Australian rules footballer (born 2006)

Sophie McKay (born 27 April 2006) is an Australian rules footballer playing for the Carlton Football Club in the AFL Women's (AFLW).

== Junior career ==
McKay played for the Sandringham Dragons in the Talent League Girls. She averaged 22.5 disposals a game in 2024. She also represented Vic Metro in the Under 18 Championships.

== AFL career ==
McKay was selected by Carlton with pick 17 of the 2024 AFLW draft under the father-daughter rule. She made her debut in round one of the 2025 AFLW season.

In round four of the 2025 season, McKay earned a nomination for the 2025 AFL Women's Rising Star after kicking two goals and having 13 disposals.

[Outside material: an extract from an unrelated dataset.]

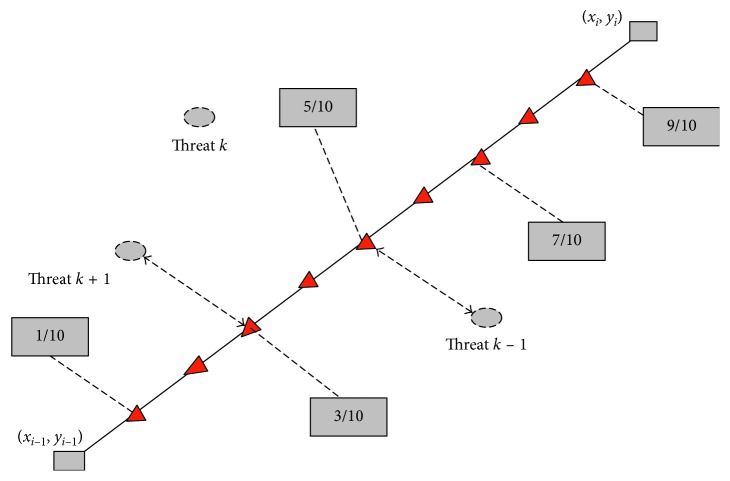
Threat cost model.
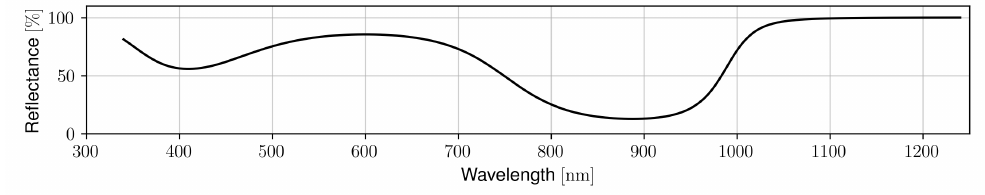
Figure 12. Spectral reflectance of LCS 1 estimated from spectral upsampling based on the albedo values in Table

At the end of the 2025 season she came fifth in the voting for the award. She also won a place in the 2025 AFLW 22 Under 22 team.

==Statistics==
Updated to the end of the 2025 season.

Season: Team; No.; Games; Totals; Averages (per game); Votes
G: B; K; H; D; M; T; G; B; K; H; D; M; T
2025: Carlton; 55; 15; 18; 12; 117; 79; 196; 31; 39; 1.2; 0.8; 7.8; 5.3; 13.1; 2.1; 2.6; 1
Career: 15; 18; 12; 117; 79; 196; 31; 39; 1.2; 0.8; 7.8; 5.3; 13.1; 2.1; 2.6; 1

== Personal life ==
McKay's father, Andrew, played 244 games for Carlton in the AFL. Her sister, Abbie, is also a current Carlton player.

McKay is a person with attention deficit hyperactivity disorder. She was diagnosed following the COVID-19 pandemic and takes "life-changing" medication.